Error when muxing two separate video and audio files into one

niklaskorz commented 3 years ago

I am trying to mux a video track from a video file and an audio track from an audio file into a combined video file. Both input files are MP4 and the output file is MP4 as well.

The following error occurs no matter which video and audio files I use:

[mp4 @ 0000015c865a31c0] Application provided invalid, non monotonically increasing dts to muxer in stream 1: 287744 >= 287744

Code (open_input and open_output are taken from examples/muxing.rs):

pub fn mux_files(video_path: &str, audio_path: &str, out_path: &str) -> Result<()> {
    let mut video_demuxer = open_input(video_path)?;
    let (video_pos, video_codec) = video_demuxer
        .streams()
        .iter()
        .enumerate()
        .find_map(|(pos, stream)| {
            let params = stream.codec_parameters();
            if params.is_video_codec() {
                return Some((pos, params));
            }
            None
        })
        .context("video codec not found")?;
    let mut audio_demuxer = open_input(audio_path)?;
    let (audio_pos, audio_codec) = audio_demuxer
        .streams()
        .iter()
        .enumerate()
        .find_map(|(pos, stream)| {
            let params = stream.codec_parameters();
            if params.is_audio_codec() {
                return Some((pos, params));
            }
            None
        })
        .context("audio codec not found")?;

    let mut muxer = open_output(out_path, &[video_codec, audio_codec])?;

    while let Some(packet) = video_demuxer.take()? {
        if packet.stream_index() == video_pos {
            muxer.push(packet.with_stream_index(0))?;
        }
    }

    while let Some(packet) = audio_demuxer.take()? {
        if packet.stream_index() == audio_pos {
            muxer.push(packet.with_stream_index(1))?;
        }
    }

    muxer.flush()?;

    Ok(())
}

niklaskorz commented 3 years ago

The following approach works but I'm not sure if that is the best way:

    let mut last_dts = i64::MIN;
    let mut last_pts = i64::MIN;
    while let Some(packet) = video_demuxer.take()? {
        if packet.stream_index() == video_pos {
            let mut pts = packet.pts().timestamp();
            if pts <= last_pts {
                pts = last_pts + 1
            }
            last_pts = pts;
            let mut dts = packet.dts().timestamp();
            if dts <= last_dts {
                dts = last_dts + 1
            }
            last_dts = dts;
            let time_base = packet.time_base();
            let packet = packet
                .with_pts(Timestamp::new(pts, time_base))
                .with_dts(Timestamp::new(dts, time_base))
                .with_stream_index(0);
            muxer.push(packet)?;
        }
    }

    let mut last_dts = i64::MIN;
    let mut last_pts = i64::MIN;
    while let Some(packet) = audio_demuxer.take()? {
        if packet.stream_index() == audio_pos {
            let mut pts = packet.pts().timestamp();
            if pts <= last_pts {
                pts = last_pts + 1
            }
            last_pts = pts;
            let mut dts = packet.dts().timestamp();
            if dts <= last_dts {
                dts = last_dts + 1
            }
            last_dts = dts;
            let time_base = packet.time_base();
            let packet = packet
                .with_pts(Timestamp::new(pts, time_base))
                .with_dts(Timestamp::new(dts, time_base))
                .with_stream_index(1);
            muxer.push(packet)?;
        }
    }

Edit: it "works" in that it doesn't produce any errors, but the resulting video is a stuttering mess

operutka commented 3 years ago

Hi @niklaskorz!

Sorry for the delay. The first version of your code is a bit more correct than the second one. The second one messes up the timestamps big time. That's why the result is so messy.

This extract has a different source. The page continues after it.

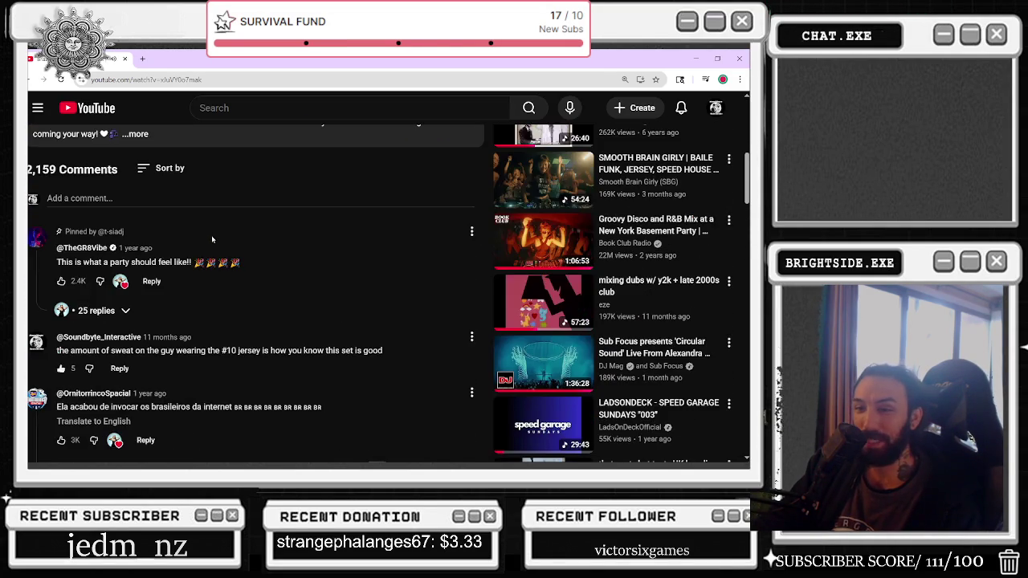
{"action": "left_click_drag", "start_coordinate": [57, 351], "coordinate": [399, 349]}
{"action": "scroll", "coordinate": [359, 364], "scroll_direction": "down", "scroll_amount": 1}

It is important to know that if you want to put multiple elementary streams into a single container, you need to interleave all frames/packets. So for example if you have the following dts sequences:

# Stream #0
25 50 75 100

# Stream #1
10 20 30 40 50 60 70 80 90

You need to mux them in this order:

Stream:    1  1  0  1  1  0  1  1  1  0  1  1   0
DTS:      10 20 25 30 40 50 50 60 70 75 80 90 100

You can set up the muxer to do the interleaving for you but it has a big disadvantage - the muxer will buffer packets as necessary to correct the difference in packet interleaving. This can lead to big memory consumption. In your case, the muxer would have to buffer all video frames because you feed the muxer with all video frames first and then with all audio frames.

Now the error message you mentioned is related to a different problem. Most of the muxers have this constraint that packets in elementary streams must be muxed in increasing DTS order. So if we take stream #1 from the previous example, this is a correct muxing order:

10 20 30 40 ...

this is an incorrect muxing order:

20 10 30 40 ...

and this is also an incorrect muxing order:

10 10 20 30 40 ...

I can only speculate about the reason why you see this error message. It's hard to say anything else without further analysis of your input streams. But it really isn't that important. These errors simply happen. It may be caused by incorrectly muxed input stream. It may be also caused by the ADTS to ASC bitstream filter that is being used automatically by FFmpeg for AAC audio in MP4 (and all other MOV formats). There isn't a single correct way to remedy this issue. It always depends on the exact cause of the problem. You have several options:

You can drop all packets that would break the increasing DTS sequence. If all consecutive packets with the same DTS are duplicates, then it's OK to drop them. In other cases you might be creating gaps in your stream by dropping packets.
You can join all consecutive packets with the same DTS and stream index by appending their data. This may work in cases where the input packets were split incorrectly for some reason (e.g. slices of a single h264 frame in multiple packets). But be aware that it will probably not work for audio because audio codecs usually require constant number of audio samples per packet.
You can try to correct DTS of all packets breaking the increasing sequence. You can try using DTS of the last packet with the same stream index incremented by one. You can also wait for the next packet with the same stream index and set the "outlier" to be exactly in the middle between the last packet and the next packet.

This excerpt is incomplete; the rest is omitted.